Figure 4. Effects of Microtubule Inhibitors

(a, d) Growth rates, (b, e) inferred shortening rates using two different sets of clustering parameters and (c, f) times spent in growth and pause as a function of (a–c) nocodazole, and (d–f) taxol concentration. The shaded areas in c and f indicate the standard deviation, and the grey area in the taxol experiment indicates unreliable results due to very few growing microtubules (< 5–10% of control), which resulted in low clustering efficiency. Data is pooled from n = 3 cells for both experiments; distributions comprise n > 3000 measurements for each concentration except those in the gray areas. Statistical significance of the difference between concentrations is determined by a permutation t-test (see Methods).

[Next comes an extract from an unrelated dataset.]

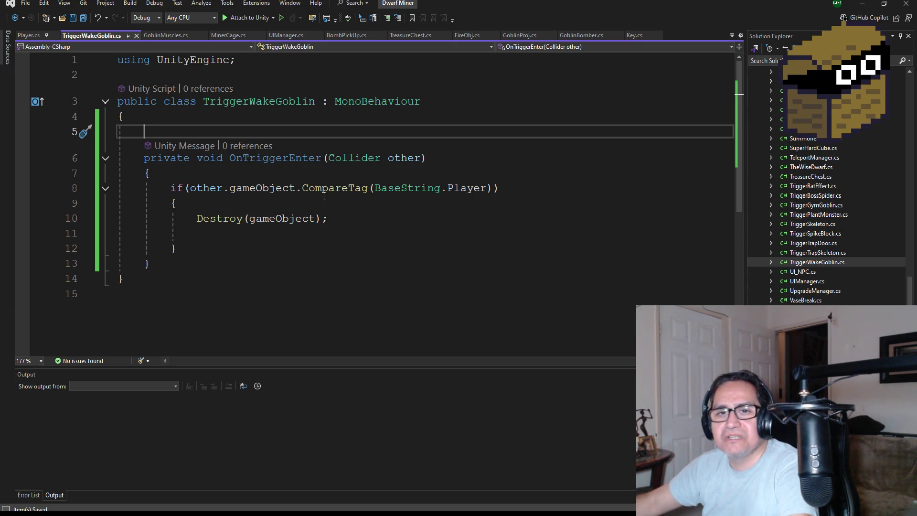
Declare public GameObject SleepyGoblinObj; on line 5 and save the script.
{"action": "type", "text": "public "}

Figure 5. Effects of Tubulin Acetylation and Spatiotemporal microtubule Regulation in Migrating Cells

(a) Immunofluorescence staining of acetylated microtubules in control and Trichostatin A-treated cells. (b) Growth and shortening rates in the presence of the indicated compounds. Data pooled from n = 3 cells (each distribution comprises n > 3000 measurements) and tested by permutation t-test (see Methods). (c) Computed growth tracks overlaid on a maximum intensity projection of an EB1-EGFP time-lapse sequence at the edge of a cell monolayer (77 frames, 0.4 s frame⁻¹). Growth tracks are color-coded by growth rate as indicated; the dashed white line indicates the leading edge. (d) Difference in median growth rate of microtubule populations in the cell body (red) and cell edge (blue) as a function of distance from the edge. The plot below shows the regionally separated histograms of growth rates. (e) Growth and inferred shortening rates in the cell body and at the cell edge. (f) Growth and (g) inferred shortening rates, (h) catastrophe probability (estimated as the fraction of backward links in the total population of links), and (j) the time spent shortening, in regions of the cell edge compared to the cell body in control and GSK3β (S9A)-expressing cells. (e – g) Data pooled from n = 6 cells (distributions comprise n > 3000 measurements) and tested by permutation t-test (see Methods). Scale bars, 10 μm.